PROMPT — Filter the records below for the word "macros". Keep each line that has it.

═══ GIVEN DATA

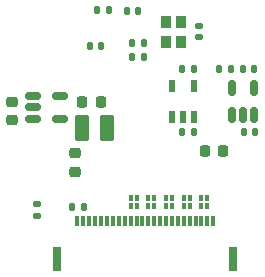
<source format=gbr>
%TF.GenerationSoftware,KiCad,Pcbnew,9.0.0*%
%TF.CreationDate,2025-03-16T17:44:07+09:00*%
%TF.ProjectId,imx219_mipi24,696d7832-3139-45f6-9d69-706932342e6b,rev?*%
%TF.SameCoordinates,Original*%
%TF.FileFunction,Paste,Bot*%
%TF.FilePolarity,Positive*%
%FSLAX46Y46*%
G04 Gerber Fmt 4.6, Leading zero omitted, Abs format (unit mm)*
G04 Created by KiCad (PCBNEW 9.0.0) date 2025-03-16 17:44:07*
%MOMM*%
%LPD*%
G01*
G04 APERTURE LIST*
G04 Aperture macros list*
%AMRoundRect*
0 Rectangle with rounded corners*
0 $1 Rounding radius*
0 $2 $3 $4 $5 $6 $7 $8 $9 X,Y pos of 4 corners*
0 Add a 4 corners polygon primitive as box body*
4,1,4,$2,$3,$4,$5,$6,$7,$8,$9,$2,$3,0*
0 Add four circle primitives for the rounded corners*
1,1,$1+$1,$2,$3*
1,1,$1+$1,$4,$5*
1,1,$1+$1,$6,$7*
1,1,$1+$1,$8,$9*
0 Add four rect primitives between the rounded corners*
20,1,$1+$1,$2,$3,$4,$5,0*
20,1,$1+$1,$4,$5,$6,$7,0*
20,1,$1+$1,$6,$7,$8,$9,0*
20,1,$1+$1,$8,$9,$2,$3,0*%
G04 Aperture macros list end*
%ADD10RoundRect,0.135000X0.135000X0.185000X-0.135000X0.185000X-0.135000X-0.185000X0.135000X-0.185000X0*%
%ADD11RoundRect,0.150000X0.150000X-0.512500X0.150000X0.512500X-0.150000X0.512500X-0.150000X-0.512500X0*%
%ADD12RoundRect,0.140000X0.140000X0.170000X-0.140000X0.170000X-0.140000X-0.170000X0.140000X-0.170000X0*%
%ADD13RoundRect,0.135000X0.185000X-0.135000X0.185000X0.135000X-0.185000X0.135000X-0.185000X-0.135000X0*%
%ADD14R,0.330200X0.609600*%
%ADD15RoundRect,0.218750X-0.256250X0.218750X-0.256250X-0.218750X0.256250X-0.218750X0.256250X0.218750X0*%
%ADD16R,0.500000X1.005599*%
%ADD17R,0.800000X2.000000*%
%ADD18R,0.300000X0.850000*%
%ADD19RoundRect,0.140000X-0.170000X0.140000X-0.170000X-0.140000X0.170000X-0.140000X0.170000X0.140000X0*%
%ADD20RoundRect,0.225000X0.250000X-0.225000X0.250000X0.225000X-0.250000X0.225000X-0.250000X-0.225000X0*%
%ADD21R,0.900000X1.100000*%
%ADD22RoundRect,0.225000X0.225000X0.250000X-0.225000X0.250000X-0.225000X-0.250000X0.225000X-0.250000X0*%
%ADD23RoundRect,0.218750X0.218750X0.256250X-0.218750X0.256250X-0.218750X-0.256250X0.218750X-0.256250X0*%
%ADD24RoundRect,0.250000X-0.375000X-0.850000X0.375000X-0.850000X0.375000X0.850000X-0.375000X0.850000X0*%
%ADD25RoundRect,0.150000X-0.512500X-0.150000X0.512500X-0.150000X0.512500X0.150000X-0.512500X0.150000X0*%
G04 APERTURE END LIST*
D10*
%TO.C,R1*%
X149910000Y-92050000D03*
X148890000Y-92050000D03*
%TD*%
D11*
%TO.C,U1*%
X159200000Y-98137500D03*
X158250000Y-98137500D03*
X157300000Y-98137500D03*
X157300000Y-95862500D03*
X159200000Y-95862500D03*
%TD*%
D12*
%TO.C,C2*%
X146880000Y-89250000D03*
X145920000Y-89250000D03*
%TD*%
D13*
%TO.C,R3*%
X140800000Y-106710000D03*
X140800000Y-105690000D03*
%TD*%
D14*
%TO.C,FL4*%
X148750000Y-105144400D03*
X148750000Y-105855600D03*
X149250000Y-105855600D03*
X149250000Y-105144400D03*
%TD*%
D15*
%TO.C,FB2*%
X144000000Y-101362500D03*
X144000000Y-102937500D03*
%TD*%
D14*
%TO.C,FL5*%
X150250000Y-105144400D03*
X150250000Y-105855600D03*
X150750000Y-105855600D03*
X150750000Y-105144400D03*
%TD*%
D16*
%TO.C,U2*%
X154150001Y-98352799D03*
X153200000Y-98352799D03*
X152249999Y-98352799D03*
X152249999Y-95647201D03*
X154150001Y-95647201D03*
%TD*%
D17*
%TO.C,J2*%
X157450000Y-110300000D03*
X142550000Y-110300000D03*
D18*
X155750000Y-107125000D03*
X155250000Y-107125000D03*
X154750000Y-107125000D03*
X154250000Y-107125000D03*
X153750000Y-107125000D03*
X153250000Y-107125000D03*
X152750000Y-107125000D03*
X152250000Y-107125000D03*
X151750000Y-107125000D03*
X151250000Y-107125000D03*
X150750000Y-107125000D03*
X150250000Y-107125000D03*
X149750000Y-107125000D03*
X149250000Y-107125000D03*
X148750000Y-107125000D03*
X148250000Y-107125000D03*
X147750000Y-107125000D03*
X147250000Y-107125000D03*
X146750000Y-107125000D03*
X146250000Y-107125000D03*
X145750000Y-107125000D03*
X145250000Y-107125000D03*
X144750000Y-107125000D03*
X144250000Y-107125000D03*
%TD*%
D19*
%TO.C,C8*%
X154550000Y-90570000D03*
X154550000Y-91530000D03*
%TD*%
D14*
%TO.C,FL2*%
X153250000Y-105144400D03*
X153250000Y-105855600D03*
X153750000Y-105855600D03*
X153750000Y-105144400D03*
%TD*%
D10*
%TO.C,R2*%
X149910000Y-93200000D03*
X148890000Y-93200000D03*
%TD*%
D12*
%TO.C,C4*%
X159300000Y-99600000D03*
X158340000Y-99600000D03*
%TD*%
D20*
%TO.C,C10*%
X138700000Y-98575000D03*
X138700000Y-97025000D03*
%TD*%
D14*
%TO.C,FL1*%
X151750000Y-105144400D03*
X151750000Y-105855600D03*
X152250000Y-105855600D03*
X152250000Y-105144400D03*
%TD*%
D12*
%TO.C,C1*%
X149380000Y-89300000D03*
X148420000Y-89300000D03*
%TD*%
%TO.C,C12*%
X157230000Y-94250000D03*
X156270000Y-94250000D03*
%TD*%
D21*
%TO.C,X1*%
X153050000Y-90250000D03*
X153050000Y-91950000D03*
X151750000Y-91950000D03*
X151750000Y-90250000D03*
%TD*%
D22*
%TO.C,C11*%
X146225000Y-97050000D03*
X144675000Y-97050000D03*
%TD*%
D12*
%TO.C,C9*%
X144780000Y-105900000D03*
X143820000Y-105900000D03*
%TD*%
D23*
%TO.C,FB1*%
X156600000Y-101200000D03*
X155025000Y-101200000D03*
%TD*%
D12*
%TO.C,C6*%
X159230000Y-94250000D03*
X158270000Y-94250000D03*
%TD*%
D14*
%TO.C,FL3*%
X154750000Y-105144400D03*
X154750000Y-105855600D03*
X155250000Y-105855600D03*
X155250000Y-105144400D03*
%TD*%
D24*
%TO.C,L1*%
X144625000Y-99250000D03*
X146775000Y-99250000D03*
%TD*%
D12*
%TO.C,C3*%
X146280000Y-92300000D03*
X145320000Y-92300000D03*
%TD*%
%TO.C,C7*%
X154080000Y-94250000D03*
X153120000Y-94250000D03*
%TD*%
%TO.C,C5*%
X154080000Y-99600000D03*
X153120000Y-99600000D03*
%TD*%
D25*
%TO.C,U3*%
X140462500Y-98450000D03*
X140462500Y-97500000D03*
X140462500Y-96550000D03*
X142737500Y-96550000D03*
X142737500Y-98450000D03*
%TD*%
M02*

</source>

══════

COMPLETED EXERCISE —
G04 Aperture macros list*
G04 Aperture macros list end*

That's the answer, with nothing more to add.